The Navigator has a far more convenient way to deal with such scenarios:

my_feature.on_limit_overflow(do_something, 0, 40)

and that%apos;s it! Notice that the Navigator will inject the current_value into your function "do_something" and thus you should have already defined your function with a signature like the following one:

do_something(<current value injected>, *args, **kwargs)

(this is a generic signature, you don't need to use *args and **kwargs, you can use simple arguments and named arguments).

So you can of course name the first argument as you wish, but you may want to give it a name that reminds you it holds the current value (of the Temperature Feature, in our example), such as "current_value".

You can add additional parameters to <do_something> very easily:

my_feature.on_limit_overflow(do_something, 0, 40, my_parameter, another_parameter=100)

where after the usual first three arguments, namely the callback function, the lower limit, and the higher limit, you can add additional arguments and/or named arguments directly to the method.

Similarly, you can decide to call the method "on_percentage_overflow" on a Feature:

my_feature.on_percentage_overflow(do_something, 20, 100)

The previous line will tell the Navigator that you want to execute "do_something" should your Feature have a percentage increase of 20% or a percentage decrease of 100% between its current value and the previous one.

Notice that both for "on_limit_overflow" and "on_percentage_overflow" you are not bound to set any of the two limit values, while you are required to pass a valid callable to the methods. Should you not pass one of the two limit values, the Navigator will just neglect that limit.

You can also pass a IoT Catalyst Function, Action or Container's control command (the latter is described in a separate section) to one of these methods, in those cases the current value of the feature won't be injected, while you can pass arguments and named arguments to them as seen before for the generic function "do_something", for example:

my_other_container = navigator.domain.PopCornControl
my_feature.on_limit_overflow(my_other_container.RedLightON, 0, 40, "0", "0", "0")
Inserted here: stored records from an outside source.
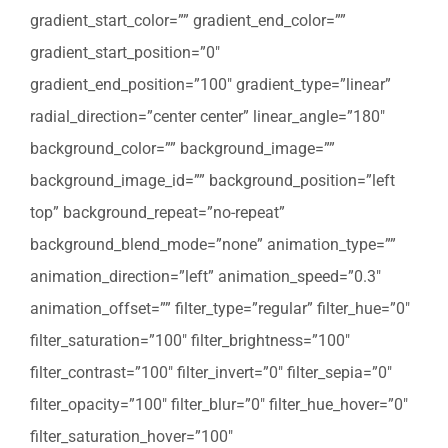
gradient_start_color=”” gradient_end_color=””
gradient_start_position=”0″
gradient_end_position=”100″ gradient_type=”linear”
radial_direction=”center center” linear_angle=”180″
background_color=”” background_image=””
background_image_id=”” background_position=”left
top” background_repeat=”no-repeat”
background_blend_mode=”none” animation_type=””
animation_direction=”left” animation_speed=”0.3″
animation_offset=”” filter_type=”regular” filter_hue=”0″
filter_saturation=”100″ filter_brightness=”100″
filter_contrast=”100″ filter_invert=”0″ filter_sepia=”0″
filter_opacity=”100″ filter_blur=”0″ filter_hue_hover=”0″
filter_saturation_hover=”100″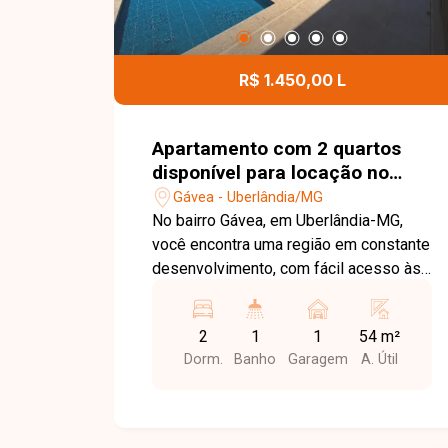
R$ 1.450,00 L
Apartamento com 2 quartos
disponível para locação no
bairro Gávea em Uberlândia-
Gávea - Uberlândia/MG
MG
No bairro Gávea, em Uberlândia-MG,
você encontra uma região em constante
desenvolvimento, com fácil acesso às
principais vias da cidade e proximidade
com supermercados, escolas,
2
1
1
54 m²
farmácias e diversos comércios,
Dorm.
Banho
Garagem
A. Útil
proporcionando praticidade e qualidade
de vida. Apartamento disponível para
locação com aproximadamente 54 m²
de área privativa. O imóvel conta com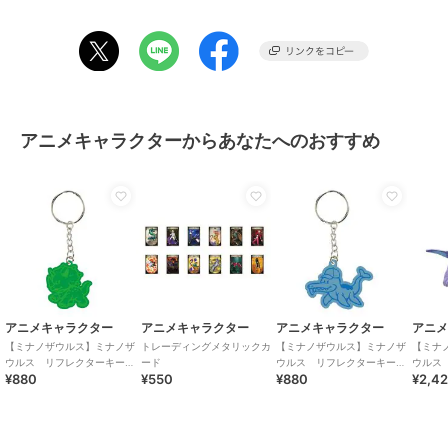
アニメキャラクターからあなたへのおすすめ
アニメキャラクター
アニメキャラクター
アニメキャラクター
アニ
【ミナノザウルス】ミナノザ
トレーディングメタリックカ
【ミナノザウルス】ミナノザ
【ミナ
ウルス リフレクターキーホ
ード
ウルス リフレクターキーホ
ウルス
¥880
¥550
¥880
¥2,4
ルダー Topie
ルダー Athul
ダー S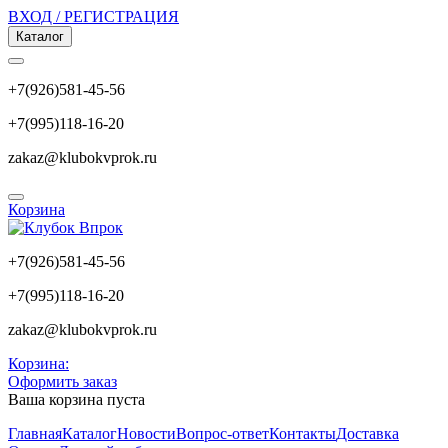
ВХОД / РЕГИСТРАЦИЯ
Каталог
+7(926)581-45-56
+7(995)118-16-20
zakaz@klubokvprok.ru
Корзина
+7(926)581-45-56
+7(995)118-16-20
zakaz@klubokvprok.ru
Корзина:
Оформить заказ
Ваша корзина пуста
Главная
Каталог
Новости
Вопрос-ответ
Контакты
Доставка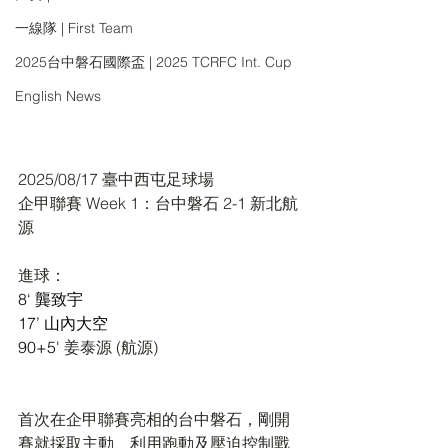
一線隊 | First Team
2025台中磐石國際盃 | 2025 TCRFC Int. Cup
English News
2025/08/17 臺中西屯足球場
企甲聯賽 Week 1
：
台中磐石 2-1 新北航
源
進球：
8‘ 龔致宇
17’ 山內大空
90+5' 
姜泰源 (航源)
首次在企甲聯賽亮相的台中磐石，剛開
賽就採取主動、利用跑動及壓迫控制戰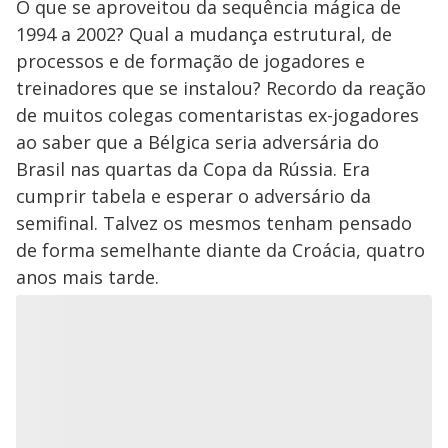
O que se aproveitou da sequência mágica de
1994 a 2002? Qual a mudança estrutural, de
processos e de formação de jogadores e
treinadores que se instalou? Recordo da reação
de muitos colegas comentaristas ex-jogadores
ao saber que a Bélgica seria adversária do
Brasil nas quartas da Copa da Rússia. Era
cumprir tabela e esperar o adversário da
semifinal. Talvez os mesmos tenham pensado
de forma semelhante diante da Croácia, quatro
anos mais tarde.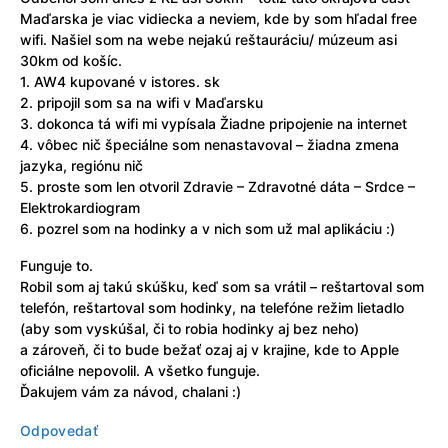
Maďarska je viac vidiecka a neviem, kde by som hľadal free
wifi. Našiel som na webe nejakú reštauráciu/ múzeum asi
30km od košíc.
1. AW4 kupované v istores. sk
2. pripojil som sa na wifi v Maďarsku
3. dokonca tá wifi mi vypísala Žiadne pripojenie na internet
4. vôbec nič špeciálne som nenastavoval – žiadna zmena
jazyka, regiónu nič
5. proste som len otvoril Zdravie – Zdravotné dáta – Srdce –
Elektrokardiogram
6. pozrel som na hodinky a v nich som už mal aplikáciu :)
Funguje to.
Robil som aj takú skúšku, keď som sa vrátil – reštartoval som
telefón, reštartoval som hodinky, na telefóne režim lietadlo
(aby som vyskúšal, či to robia hodinky aj bez neho)
a zároveň, či to bude bežať ozaj aj v krajine, kde to Apple
oficiálne nepovolil. A všetko funguje.
Ďakujem vám za návod, chalani :)
Odpovedať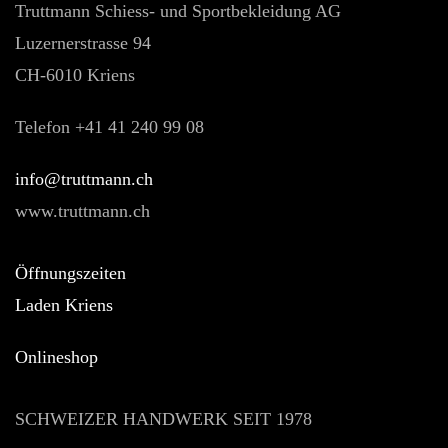
Truttmann Schiess- und Sportbekleidung AG
Luzernerstrasse 94
CH-6010 Kriens
Telefon +41 41 240 99 08
hc.nnamtturt@ofni
www.truttmann.ch
Öffnungszeiten
Laden Kriens
Onlineshop
SCHWEIZER HANDWERK SEIT 1978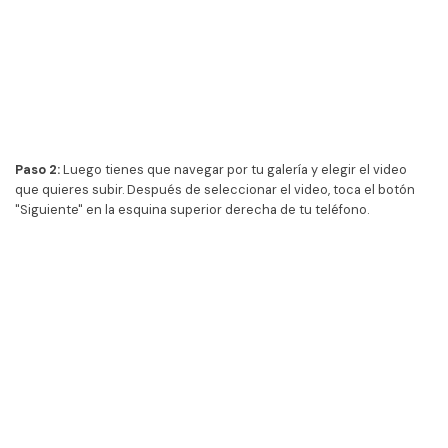
Paso 2:
Luego tienes que navegar por tu galería y elegir el video
que quieres subir. Después de seleccionar el video, toca el botón
"Siguiente" en la esquina superior derecha de tu teléfono.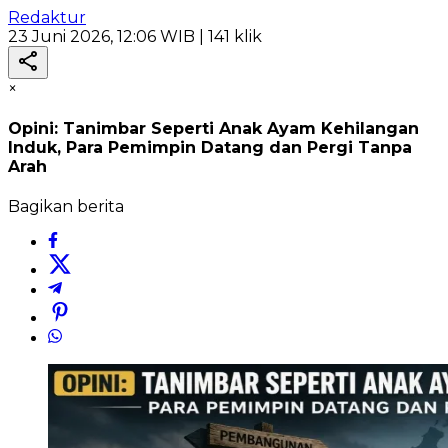
Redaktur
23 Juni 2026, 12:06 WIB
| 141 klik
×
Opini: Tanimbar Seperti Anak Ayam Kehilangan
Induk, Para Pemimpin Datang dan Pergi Tanpa
Arah
Bagikan berita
So in this case, should the Temperature go beyond the set limits, the Red Light of the Pop Corn Machine will light up (we don't discuss here the three parameters "0" passed to the method, since it is not relevant to our discussion over the different mechanisms of callback of the Navigator).

In case you want to load your callback on a hypothetical string Data Feature such as:

my_string_feature = navigator.domain.PopCornStatus.MaintenanceLevel

you can simply leverage the "on_change" method:

my_string_feature.on_change(my_other_container.GreenLightON, "0", "0", "0")

This will light up the green light should the string Data Feature "MaintenanceLevel" change.

In case you want to load a callback on an Event Feature such as:

my_event = navigator.domain.LeftDoorOpened

you can choose to use one or both of the following two methods:

my_event.on_event_start(my_other_container.RedLightON, "0", "0", "0")
my_event.on_event_end(my_other_container.GreenLightON, "0", "0", "0")

so that when the left door of the Pop Corn Machine will be opened, the red light will light up, while the green one will light up should the left door be closed.

The IoT Catalyst Navigator can also tell you the status of a IoT Catalyst Container as well as let you perform some actions on it.

You can get the current status by typing for example:

print(my_container.ctrl.status)
started

"started" would be the returned value should your container be running.

Similarly you can call the following methods on a IoT Catalyst Container:

my_container.ctrl.start()
my_container.ctrl.stop()
my_container.ctrl.restart()
my_container.ctrl.remount()

which would perform the respective actions on the IoT Catalyst Container.